Work order
Please restate word for word only the lines that start at the one containing "Can be minted" and continue to the final line of the material.
[[ Supplied material, beginning ]]
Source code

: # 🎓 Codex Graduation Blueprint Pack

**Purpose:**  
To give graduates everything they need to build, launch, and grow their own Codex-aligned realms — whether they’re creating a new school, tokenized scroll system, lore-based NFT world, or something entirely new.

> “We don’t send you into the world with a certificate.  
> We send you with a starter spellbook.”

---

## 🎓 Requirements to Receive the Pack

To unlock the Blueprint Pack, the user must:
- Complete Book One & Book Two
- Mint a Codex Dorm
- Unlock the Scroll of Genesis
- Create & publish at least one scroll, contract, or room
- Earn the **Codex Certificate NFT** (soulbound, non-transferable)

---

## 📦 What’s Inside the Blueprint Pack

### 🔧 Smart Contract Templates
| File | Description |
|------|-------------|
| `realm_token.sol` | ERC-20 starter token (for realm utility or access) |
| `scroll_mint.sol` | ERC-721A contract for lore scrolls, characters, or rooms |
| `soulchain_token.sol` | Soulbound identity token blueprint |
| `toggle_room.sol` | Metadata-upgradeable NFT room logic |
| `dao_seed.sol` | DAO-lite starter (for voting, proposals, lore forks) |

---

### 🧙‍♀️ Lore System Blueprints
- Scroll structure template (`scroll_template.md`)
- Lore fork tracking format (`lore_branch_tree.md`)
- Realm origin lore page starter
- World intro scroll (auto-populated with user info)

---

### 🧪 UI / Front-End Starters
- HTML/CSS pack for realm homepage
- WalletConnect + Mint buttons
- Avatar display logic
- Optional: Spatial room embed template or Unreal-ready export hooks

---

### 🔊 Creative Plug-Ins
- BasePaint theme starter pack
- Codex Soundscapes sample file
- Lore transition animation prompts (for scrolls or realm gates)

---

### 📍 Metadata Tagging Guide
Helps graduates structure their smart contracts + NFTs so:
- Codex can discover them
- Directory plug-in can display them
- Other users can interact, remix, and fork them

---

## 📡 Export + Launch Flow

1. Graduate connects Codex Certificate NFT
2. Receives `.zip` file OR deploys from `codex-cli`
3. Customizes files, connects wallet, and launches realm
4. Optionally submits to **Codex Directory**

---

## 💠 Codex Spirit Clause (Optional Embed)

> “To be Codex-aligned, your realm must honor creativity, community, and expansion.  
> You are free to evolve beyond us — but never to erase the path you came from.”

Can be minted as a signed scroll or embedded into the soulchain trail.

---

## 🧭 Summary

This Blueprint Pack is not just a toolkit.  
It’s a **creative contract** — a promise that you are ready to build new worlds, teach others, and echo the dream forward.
[[ Supplied material, end ]]
Finished task
Can be minted as a signed scroll or embedded into the soulchain trail.

---

## 🧭 Summary

This Blueprint Pack is not just a toolkit.  
It’s a **creative contract** — a promise that you are ready to build new worlds, teach others, and echo the dream forward.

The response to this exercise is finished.